Fina menarik tangan Shuri dan keluar dari kamar mandi. Setelah aku berendam di bak mandi lebih lama, aku juga keluar. Saat aku masuk ke ruang ganti, Fina sedang mengeringkan rambut Shuri. Shuri tampak hampir tidak bangun.

“Oke, kamu baik-baik saja,” kata Fina.

Shuri menggosok matanya. Dia pasti mengantuk. “Terima kasih, Kak.”

Di sampingnya, Fina mulai mengeringkan rambutnya sendiri.

Aku mengeringkan diri, berganti pakaian beruang putih dan, saat aku mengeringkan rambutku, yang lebih panjang dari pinggulku, Fina mendatangiku.

“Yuna, bisakah kita kembali ke kamar sebelum kamu?”

Shuri hendak tertidur di belakang Fina. Dia penuh energi beberapa saat yang lalu, tapi sekarang dia terlihat kacau. "Tentu. Pastikan Kamu tetap hangat saat tidur. Kami bangun lebih awal.”

"Ya. Selamat malam."

“Malam, Yuna.”

"Malam."

Fina memegang tangan Shuri dan menariknya keluar dari ruang ganti. Aku mengeringkan rambutku sendiri lalu kembali ke kamarku.

Langit malam yang indah menyambut aku melalui kaca jendela, indah dan entah bagaimana tidak terduga seperti biasanya. Itu membuat aku bersyukur bisa datang ke sini ke dunia lain ini. Kalau tidak, aku yakin aku akan menjadi pertapa di dunia asli aku.

Aku tidak banyak melihat keluar jendela saat itu.
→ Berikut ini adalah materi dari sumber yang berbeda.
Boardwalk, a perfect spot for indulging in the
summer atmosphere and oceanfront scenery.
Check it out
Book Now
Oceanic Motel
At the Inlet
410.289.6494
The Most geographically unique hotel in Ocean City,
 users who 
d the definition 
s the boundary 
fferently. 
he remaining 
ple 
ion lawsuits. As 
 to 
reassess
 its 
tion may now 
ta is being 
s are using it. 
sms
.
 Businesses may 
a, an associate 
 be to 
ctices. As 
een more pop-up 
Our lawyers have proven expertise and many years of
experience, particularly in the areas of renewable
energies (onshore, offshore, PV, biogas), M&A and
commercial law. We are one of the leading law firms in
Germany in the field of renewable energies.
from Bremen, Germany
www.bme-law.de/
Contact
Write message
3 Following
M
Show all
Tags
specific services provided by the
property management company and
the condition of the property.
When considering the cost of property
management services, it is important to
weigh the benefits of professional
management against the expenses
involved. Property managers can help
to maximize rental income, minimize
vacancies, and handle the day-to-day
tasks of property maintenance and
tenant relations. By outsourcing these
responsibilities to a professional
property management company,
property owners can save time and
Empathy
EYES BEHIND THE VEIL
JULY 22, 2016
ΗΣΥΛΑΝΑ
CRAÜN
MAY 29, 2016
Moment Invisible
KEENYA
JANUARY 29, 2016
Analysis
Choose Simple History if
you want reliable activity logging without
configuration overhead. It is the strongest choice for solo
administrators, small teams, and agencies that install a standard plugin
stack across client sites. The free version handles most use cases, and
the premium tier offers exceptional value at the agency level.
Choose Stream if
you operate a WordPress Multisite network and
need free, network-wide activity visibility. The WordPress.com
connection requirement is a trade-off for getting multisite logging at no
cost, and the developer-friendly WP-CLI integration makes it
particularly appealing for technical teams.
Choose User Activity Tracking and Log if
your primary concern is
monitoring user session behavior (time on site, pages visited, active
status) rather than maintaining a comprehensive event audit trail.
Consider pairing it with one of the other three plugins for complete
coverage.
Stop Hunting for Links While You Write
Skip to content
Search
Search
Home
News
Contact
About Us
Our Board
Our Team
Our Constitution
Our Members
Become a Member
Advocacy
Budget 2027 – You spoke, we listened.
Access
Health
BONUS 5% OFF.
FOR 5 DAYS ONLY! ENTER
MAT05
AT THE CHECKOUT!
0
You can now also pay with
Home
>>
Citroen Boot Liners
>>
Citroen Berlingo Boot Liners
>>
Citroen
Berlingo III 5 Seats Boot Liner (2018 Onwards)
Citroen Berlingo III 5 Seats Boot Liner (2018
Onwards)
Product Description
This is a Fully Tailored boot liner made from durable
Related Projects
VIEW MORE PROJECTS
Angin malam mendinginkan beberapa tetesan air dari kamar mandi, dan aku memutuskan untuk memanggil beruangku untuk membantuku tidur—lagipula kami berangkat lebih awal. Bersembunyi di tempat tidur, aku membisikkan selamat malam yang tidak bisa didengar oleh dua orang di kamar lain, memeluk beruangku, dan tertidur di bawah langit kemungkinan itu.